Chapter 14. About Placement Groups
Tracking object placement on a per-object basis within a pool is computationally expensive at scale. To facilitate high performance at scale, Ceph subdivides a pool into placement groups, assigns each individual object to a placement group, and assigns the placement group to a primary OSD. If an OSD fails or the cluster re-balances, Ceph can move or replicate an entire placement group—i.e., all of the objects in the placement groups—without having to address each object individually. This allows a Ceph cluster to re-balance or recover efficiently.

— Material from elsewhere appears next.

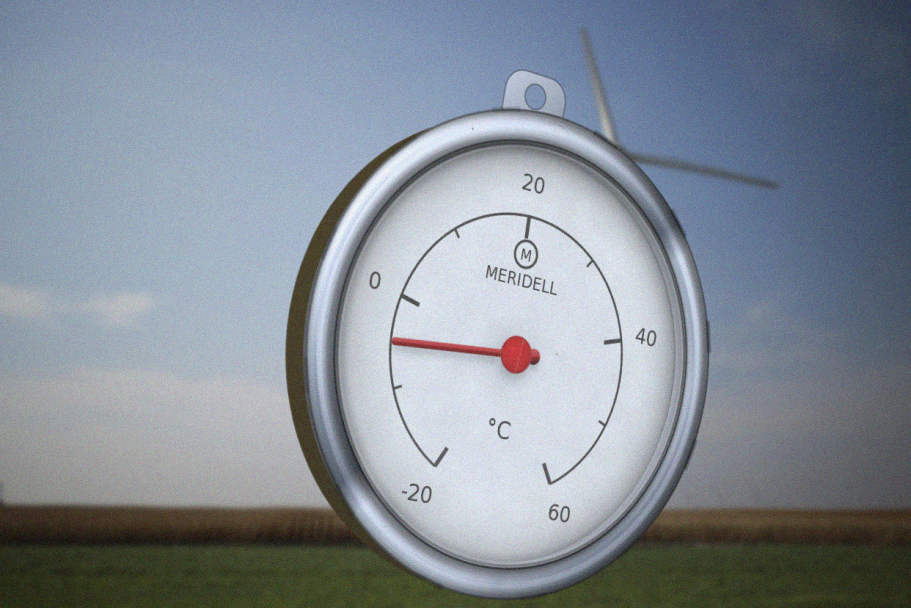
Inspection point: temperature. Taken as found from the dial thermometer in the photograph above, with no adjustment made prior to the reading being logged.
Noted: -5 °C
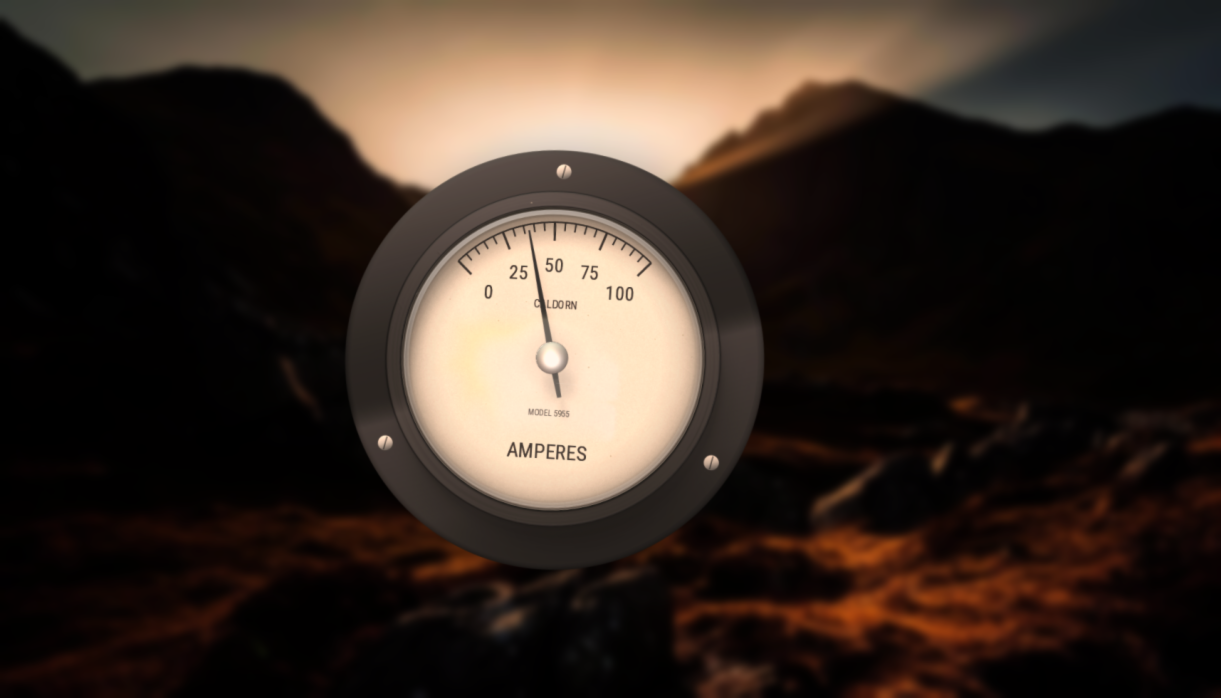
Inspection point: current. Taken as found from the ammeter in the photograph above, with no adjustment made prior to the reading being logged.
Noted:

When CRUSH assigns a placement group to an OSD, it calculates a series of OSDs—the first being the primary. The osd_pool_default_size
setting minus 1
for replicated pools, and the number of coding chunks M
for erasure-coded pools determine the number of OSDs storing a placement group that can fail without losing data permanently. Primary OSDs use CRUSH to identify the secondary OSDs and copy the placement group’s contents to the secondary OSDs. For example, if CRUSH assigns an object to a placement group, and the placement group is assigned to OSD 5 as the primary OSD, if CRUSH calculates that OSD 1 and OSD 8 are secondary OSDs for the placement group, the primary OSD 1 will copy the data to OSDs 1 and 8. By copying data on behalf of clients, Ceph simplifies the client interface and reduces the client workload. The same process allows the Ceph cluster to recover and rebalance dynamically.
Should the primary OSD fail and get marked out of the cluster, CRUSH will assign the placement group to another OSD, which will will receive copies of objects in the placement group. Another OSD in the Up Set will assume the role of the primary OSD.
When you increase the number of object replicas or coding chunks, CRUSH will assign each placement group to additional OSDs as required.
PGs do not own OSDs. CRUSH assigns many placement groups to each OSD pseudo-randomly to ensure that data gets distributed evenly across the cluster.